The facts of the case are similar in many ways to those in other FTC data security actions. The agency alleged that the company’s software collected sensitive consumer financial, payroll, and other data, that the company did not have certain “reasonable” security measures in place, and that hackers exploited the vulnerabilities to obtain the consumer data. Among other things, the FTC alleged that the company stored personal information in clear text, didn’t use “readily available” security measures to monitor attempts to transfer sensitive information, and didn’t put certain kinds of access controls in place.
But the case is notable in other ways. First, the defendant did not have a direct relationship with the consumers whose information was hacked. Instead, the company provided software and services to auto dealers to use to manage their own consumer information. The company also enabled the dealers to back up consumer information onto the company’s network – and that backup network was hacked. Without a direct nexus between the consumer and the defendant, the FTC did not pursue a deception theory, which it often uses in data security cases to argue that a defendant is liable because it made certain representations about securing data to consumers and failed to honor them. Instead, the FTC relied on the theory that the company had committed an “unfair” practice under the FTC Act – a more difficult theory to prove and one that doesn’t depend on making representations to consumers. In this case the FTC is making clear that even companies that don’t directly deal with consumers can face liability for security breaches.
Second, the FTC asserted another theory of liability that it is not always applicable in data security cases: that the software and service provider is a covered “financial institution” for purposes of the Gramm-Leach-Bliley Act’s (GLB) Safeguards Rule, which requires covered entities to take certain steps to safeguard consumer data. While a software provider hardly seems to fit the plain meaning of a “financial institution,” the FTC relied on a regulatory provision that sweeps in entities that engage in “data processing” services involving financial, banking, and economic data; the agency pointed specifically to the fact that LightYear’s customers were “auto dealerships that extend credit to consumers.”
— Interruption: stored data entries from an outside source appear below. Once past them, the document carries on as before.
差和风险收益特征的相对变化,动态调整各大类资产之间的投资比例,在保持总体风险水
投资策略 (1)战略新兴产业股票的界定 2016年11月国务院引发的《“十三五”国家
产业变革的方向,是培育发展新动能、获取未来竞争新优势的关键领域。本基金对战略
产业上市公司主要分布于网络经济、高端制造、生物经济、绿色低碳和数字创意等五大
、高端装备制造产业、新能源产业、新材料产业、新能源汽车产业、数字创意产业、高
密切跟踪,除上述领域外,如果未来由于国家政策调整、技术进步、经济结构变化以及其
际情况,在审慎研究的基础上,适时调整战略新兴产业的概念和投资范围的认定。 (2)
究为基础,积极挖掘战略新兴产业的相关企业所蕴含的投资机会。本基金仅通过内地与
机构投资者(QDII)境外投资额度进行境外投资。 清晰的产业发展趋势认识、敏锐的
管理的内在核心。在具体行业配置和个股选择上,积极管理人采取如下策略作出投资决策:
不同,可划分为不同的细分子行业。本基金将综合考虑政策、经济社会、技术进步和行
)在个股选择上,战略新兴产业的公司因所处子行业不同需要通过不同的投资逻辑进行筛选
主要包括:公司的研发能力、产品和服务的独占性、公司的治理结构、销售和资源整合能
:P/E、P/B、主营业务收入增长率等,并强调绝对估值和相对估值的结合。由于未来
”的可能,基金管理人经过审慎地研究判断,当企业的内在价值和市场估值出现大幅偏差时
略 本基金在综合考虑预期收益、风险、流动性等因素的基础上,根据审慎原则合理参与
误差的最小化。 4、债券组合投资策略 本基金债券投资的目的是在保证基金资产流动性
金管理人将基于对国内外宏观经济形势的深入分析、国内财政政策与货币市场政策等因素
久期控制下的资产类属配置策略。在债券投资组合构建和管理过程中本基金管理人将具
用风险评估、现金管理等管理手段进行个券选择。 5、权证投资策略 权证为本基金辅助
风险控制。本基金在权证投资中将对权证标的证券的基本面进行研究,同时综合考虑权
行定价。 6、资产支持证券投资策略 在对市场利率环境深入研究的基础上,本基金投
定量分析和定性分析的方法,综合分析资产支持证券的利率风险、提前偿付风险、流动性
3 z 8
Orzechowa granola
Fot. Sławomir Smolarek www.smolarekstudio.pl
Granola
The agency has cited the data processing provision of GLB before, but its application in this case suggests that the FTC could potentially attempt to sweep in many companies – including software companies that provide data-driven services to financial clients – that may not otherwise consider themselves covered financial institutions. The FTC is currently proposing revisions to add requirements to the rule, suggesting that the Safeguards Rule could be a renewed tool for the FTC’s enforcement attempts in the data security area.
Finally, the order imposes more specific requirements on this company, a point that the Chairman specifically emphasized in announcing the case. Many of these requirements are likely a response to an Eleventh Circuit decision that found one of the Commission’s previous data security orders to be too vague. In particular, the order requires annual evaluations of the company’s information security program to be provided to the board of directors or governing body and requires a senior corporate manager to provide annual compliance certifications to the FTC. It also requires the company to provide third-party biennial assessments of its information security practices to the Commission. Following the issuance of similar orders in other recent data security cases, this likely points to a shift in FTC data security orders going forward.
As Congress debates whether to increase the FTC’s enforcement powers in privacy and data security matters, this latest case shows that the FTC is still using and potentially expanding the tools it already has.